TVA Facebook Contract Shows Solar Growth, But Environmentalists Say There's A Catch | Nashville Public Radio

TVA Facebook Contract Shows Solar Growth, But Environmentalists Say There's A Catch

Nov 12, 2018


TVA unveiled a new solar project this month that’s split across two sites in Tennessee and Alabama. It will provide over 300 megawatts of power to Facebook’s new data center in Huntsville.

Environmentalists are praising the move, saying it's a good step toward the spread of renewable energy. But, they say they’d like to see more deals struck with small businesses and homeowners in the region — and at a faster rate.

“If our grid is more carbon-intensive than other parts of the country, then we’re going to fall behind,” says Michael Vandenbergh, a professor of environmental law at Vanderbilt University. “The genuine challenge that TVA faces is that it gets revenue from selling electricity. ... And over time, the interest of the people in the valley is for TVA to generate energy from non-polluting, more efficient sources.”  

Environmental groups sued TVA in September. They allege TVA is discouraging homeowners and small businesses from adopting more efficient renewable energy.

Renewables, environmentalists say, present a difficult situation because the Tennessee Valley Authority would sell less energy. But, they argue, adopting renewables more quickly would help the region develop economically and compete with other areas of the country.

Facebook's insistence on green energy for its data center is an example of how national and international companies are committed to reducing their carbon footprint. The biggest such companies can require TVA to provide large amounts of power from renewable sources.

“But what will happen to companies that don’t have the market-power of corporations like Facebook is that they’ll just choose to locate to states like North Carolina, where the grid already has more renewable power available,” says Vandenburgh.

Tennessee lags behind much of the Southeast in solar production. North Carolina is nearing about 6,000 MW, while Georgia Power is approaching 3,000 MW and Florida is nearing 2,000 MW.

With the new Facebook project, Tennessee will have about 500 MW, up from about 300 MW before.

Overall, North Carolina gets about 4.64% of its electricity from solar, data from the Solar Energy Industries Association shows. Tennessee gets about 0.31% of its electricity from solar.

Stephen Smith, director of the Southern Alliance for Clean Energy, says the TVA hasn’t been as willing to work with small customers as it has been with larger corporations.

“TVA has not been aggressive in pursuing solar and only now appears willing to do deals with large companies that require solar power as part of their agreement to develop their business in TVA service territory,”  Smith says.

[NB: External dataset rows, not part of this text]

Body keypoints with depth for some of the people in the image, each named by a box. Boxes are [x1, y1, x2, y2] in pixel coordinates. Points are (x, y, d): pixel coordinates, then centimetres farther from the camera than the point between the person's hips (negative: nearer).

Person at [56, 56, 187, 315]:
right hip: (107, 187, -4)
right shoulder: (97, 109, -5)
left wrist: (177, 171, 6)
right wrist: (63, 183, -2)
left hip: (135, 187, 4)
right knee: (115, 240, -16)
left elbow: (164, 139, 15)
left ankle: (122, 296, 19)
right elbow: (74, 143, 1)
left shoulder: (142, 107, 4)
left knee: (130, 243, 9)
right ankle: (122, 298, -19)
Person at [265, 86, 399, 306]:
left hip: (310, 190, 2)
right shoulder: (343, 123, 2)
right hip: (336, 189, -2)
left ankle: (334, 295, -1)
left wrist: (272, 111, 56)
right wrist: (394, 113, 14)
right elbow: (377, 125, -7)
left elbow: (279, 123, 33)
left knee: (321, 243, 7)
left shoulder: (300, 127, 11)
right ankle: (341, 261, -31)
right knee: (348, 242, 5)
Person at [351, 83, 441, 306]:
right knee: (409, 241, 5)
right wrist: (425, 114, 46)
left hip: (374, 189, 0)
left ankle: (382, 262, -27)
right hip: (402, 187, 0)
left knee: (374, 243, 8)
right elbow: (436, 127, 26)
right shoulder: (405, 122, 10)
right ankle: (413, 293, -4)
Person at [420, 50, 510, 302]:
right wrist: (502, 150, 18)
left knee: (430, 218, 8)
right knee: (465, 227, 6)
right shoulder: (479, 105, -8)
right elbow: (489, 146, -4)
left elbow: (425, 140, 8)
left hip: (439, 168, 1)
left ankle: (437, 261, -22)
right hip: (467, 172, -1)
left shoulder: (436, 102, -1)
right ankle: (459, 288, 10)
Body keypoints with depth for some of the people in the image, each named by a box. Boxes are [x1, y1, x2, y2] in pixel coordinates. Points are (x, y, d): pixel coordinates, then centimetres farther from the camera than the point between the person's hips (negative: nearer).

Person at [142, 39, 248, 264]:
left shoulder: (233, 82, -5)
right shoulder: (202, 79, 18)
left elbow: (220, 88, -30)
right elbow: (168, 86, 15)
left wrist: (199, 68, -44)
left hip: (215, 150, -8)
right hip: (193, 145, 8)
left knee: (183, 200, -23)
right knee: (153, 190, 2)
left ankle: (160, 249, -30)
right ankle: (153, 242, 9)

Meanwhile, he adds, TVA has been “aggressively interfering with customer-owned solar for both individual households and for small and large businesses.” Smith says TVA initially made a push for solar in the early 2000s, but began to slow down their investments.

Smith claims that's because they were “surprised at how popular it was.”

Data obtained by the Times Free Press in October seems to back him up. It shows the annual number of new TVA solar installations have dropped steadily since 2013. 

Scott Fiedler, a spokesperson for TVA, counters that the utility has grown the number of solar installations in the Tennessee Valley from just five in 2000 to 3,775 this year. Through the Green Power Providers program, the utility has worked with over 100 solar installers, he says. And since 2015, TVA has received about 3,000 applications from all types of companies to participate in the company's three solar options.

But the TVA can’t dramatically ramp up solar installations and generation, given their existing investments in fossil fuel and nuclear plants. If it did that, says Fiedler, TVA wouldn’t be able to keep rates low for customers.

“It’s a question of how much, how fast, and who’s gonna pay for it,” he says. “At TVA our goal is keep rates low as feasible. So what we want to do is maintain that balance.”